- _Texte source_:
┄┄┄┄┄┄┄┄┄┄

Voilà un enregistrement qui fait date, marquant désormais un jalon de l’opéra français du XVIIIè dans le genre de la tragédie en musique. En 1704, avant d’être Régent, Philippe d’Orléans (1674 – 1723) marque les esprits par son génie musicien ; le compositeur (formé par Gervais et Charpentier entre autres…) réalise un chef d’œuvre méconnu, véritable révélation qui accrédite davantage la très haute valeur du label Château de Versailles Spectacles.
Voici une partition qui fait le lien entre le grand style lullyste et le théâtre de Rameau. Cette Suite d’Armide, créé en 1704 à Fontainebleau, saisit par sa construction formelle, ses audaces orchestrales, le relief des récits autant que la séduction des airs, soignant particulièrement les contrastes et les enchaînements, le souffle et les vertiges sensationnels, entre langueur amoureuse (des femmes essentiellement : Herminie et Armide), invocations démoniaques au II ; folie éperdue de Tancrède (songeant à son aimée Clorinde qu’il a tuée par mégarde ; ou enchantements féeriques de la forêt où se perd Renaud (III)… sans omettre la furie du front de guerre opposant Sarrasins et Chrétiens (V).
La palette expressive de chaque tableau suscite l’admiration comme le profil de chaque personnage : la dignité d’Armide (aristocratique Véronique Gens, aux côtés de l’excellente Herminie de Marie Lys), effusion tendre des piquants soupirants (Tissapherne et Adraste : non moins impeccables David Witczak et Nicholas Scott, chacun idéalement intelligibles) ; avec une palme spéciale pour le très crédible David Witczak qui impose un Ismen spectaculaire, tandis que les guerriers bientôt conquis, Renaud et Tancrède, bénéficient d’un travail de caractérisation idéal, défendu respectivement par le ténor Cyrille Dubois et le baryton Victor Sicard ; on ne peut rêver actuellement distribution plus affûtée et convaincante, servie par des tempéraments vocaux, tous diseurs parfaitement accordés à l’éloquence d’une parure orchestrale des plus raffinées. La direction artistique de cette production est exemplaire, à l’image de la très haute qualité de la partition ainsi ressuscitée. En outre la qualité de la prosodie resplendit particulièrement grâce à des chanteurs qui savent articuler, et pour une part significative, demeurés intelligibles. Apport crucial.

┄┄┄┄┄┄┄┄┄┄

- _Données affichées_:
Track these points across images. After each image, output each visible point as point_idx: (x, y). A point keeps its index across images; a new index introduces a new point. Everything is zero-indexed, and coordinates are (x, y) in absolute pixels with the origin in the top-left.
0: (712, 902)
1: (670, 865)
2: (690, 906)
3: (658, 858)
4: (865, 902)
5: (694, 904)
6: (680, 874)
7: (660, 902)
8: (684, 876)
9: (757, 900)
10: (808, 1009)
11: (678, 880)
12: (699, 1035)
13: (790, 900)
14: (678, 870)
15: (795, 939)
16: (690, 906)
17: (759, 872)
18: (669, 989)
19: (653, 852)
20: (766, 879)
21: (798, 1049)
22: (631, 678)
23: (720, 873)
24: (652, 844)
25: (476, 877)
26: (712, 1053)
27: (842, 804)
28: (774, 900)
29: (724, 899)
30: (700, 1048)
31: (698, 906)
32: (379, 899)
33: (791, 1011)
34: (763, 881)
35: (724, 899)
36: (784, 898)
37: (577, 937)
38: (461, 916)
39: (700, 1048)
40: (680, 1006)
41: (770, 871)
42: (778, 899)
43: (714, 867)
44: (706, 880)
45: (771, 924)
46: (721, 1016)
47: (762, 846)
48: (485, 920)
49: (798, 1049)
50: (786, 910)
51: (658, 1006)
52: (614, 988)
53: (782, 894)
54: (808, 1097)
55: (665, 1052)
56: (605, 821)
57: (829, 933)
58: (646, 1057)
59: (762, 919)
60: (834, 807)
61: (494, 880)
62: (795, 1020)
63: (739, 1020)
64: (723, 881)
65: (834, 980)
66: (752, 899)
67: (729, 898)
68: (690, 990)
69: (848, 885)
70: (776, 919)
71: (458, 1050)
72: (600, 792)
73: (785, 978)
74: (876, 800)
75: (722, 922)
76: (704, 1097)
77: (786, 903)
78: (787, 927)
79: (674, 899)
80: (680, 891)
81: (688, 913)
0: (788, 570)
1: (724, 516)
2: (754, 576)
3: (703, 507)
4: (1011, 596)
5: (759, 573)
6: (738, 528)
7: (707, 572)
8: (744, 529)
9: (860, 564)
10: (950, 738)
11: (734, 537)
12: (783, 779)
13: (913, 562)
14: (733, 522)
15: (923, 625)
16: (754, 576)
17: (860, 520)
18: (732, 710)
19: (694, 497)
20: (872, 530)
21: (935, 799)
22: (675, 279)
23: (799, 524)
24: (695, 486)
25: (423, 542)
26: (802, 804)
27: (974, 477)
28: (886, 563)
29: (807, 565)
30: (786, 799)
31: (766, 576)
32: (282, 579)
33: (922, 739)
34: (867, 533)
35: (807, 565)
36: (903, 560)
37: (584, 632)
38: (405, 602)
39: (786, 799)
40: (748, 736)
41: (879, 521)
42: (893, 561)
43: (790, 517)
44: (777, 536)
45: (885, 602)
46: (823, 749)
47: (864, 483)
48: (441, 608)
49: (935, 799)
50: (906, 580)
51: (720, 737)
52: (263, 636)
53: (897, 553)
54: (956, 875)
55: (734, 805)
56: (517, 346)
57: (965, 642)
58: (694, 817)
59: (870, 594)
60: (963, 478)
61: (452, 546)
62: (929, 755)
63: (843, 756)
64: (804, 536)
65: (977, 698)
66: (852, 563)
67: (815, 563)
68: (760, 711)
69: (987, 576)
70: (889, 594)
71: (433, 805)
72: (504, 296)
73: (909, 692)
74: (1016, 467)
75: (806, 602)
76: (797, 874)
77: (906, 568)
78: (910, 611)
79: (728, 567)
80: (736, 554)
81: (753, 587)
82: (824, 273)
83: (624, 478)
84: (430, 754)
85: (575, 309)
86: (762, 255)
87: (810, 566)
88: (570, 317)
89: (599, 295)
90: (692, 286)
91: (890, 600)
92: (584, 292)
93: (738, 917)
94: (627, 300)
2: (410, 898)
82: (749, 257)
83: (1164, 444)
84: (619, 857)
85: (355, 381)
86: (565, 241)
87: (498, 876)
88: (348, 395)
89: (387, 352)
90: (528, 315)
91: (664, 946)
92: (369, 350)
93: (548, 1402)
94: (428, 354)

┄┄┄┄┄┄┄┄┄┄

Transcrivez fidèlement, dans la critique de la Suite d'Armide, tout ce qui va de « Voilà un enregistrement » jusqu'à « de Versailles Spectacles. ».

Voilà un enregistrement qui fait date, marquant désormais un jalon de l’opéra français du XVIIIè dans le genre de la tragédie en musique. En 1704, avant d’être Régent, Philippe d’Orléans (1674 – 1723) marque les esprits par son génie musicien ; le compositeur (formé par Gervais et Charpentier entre autres…) réalise un chef d’œuvre méconnu, véritable révélation qui accrédite davantage la très haute valeur du label Château de Versailles Spectacles.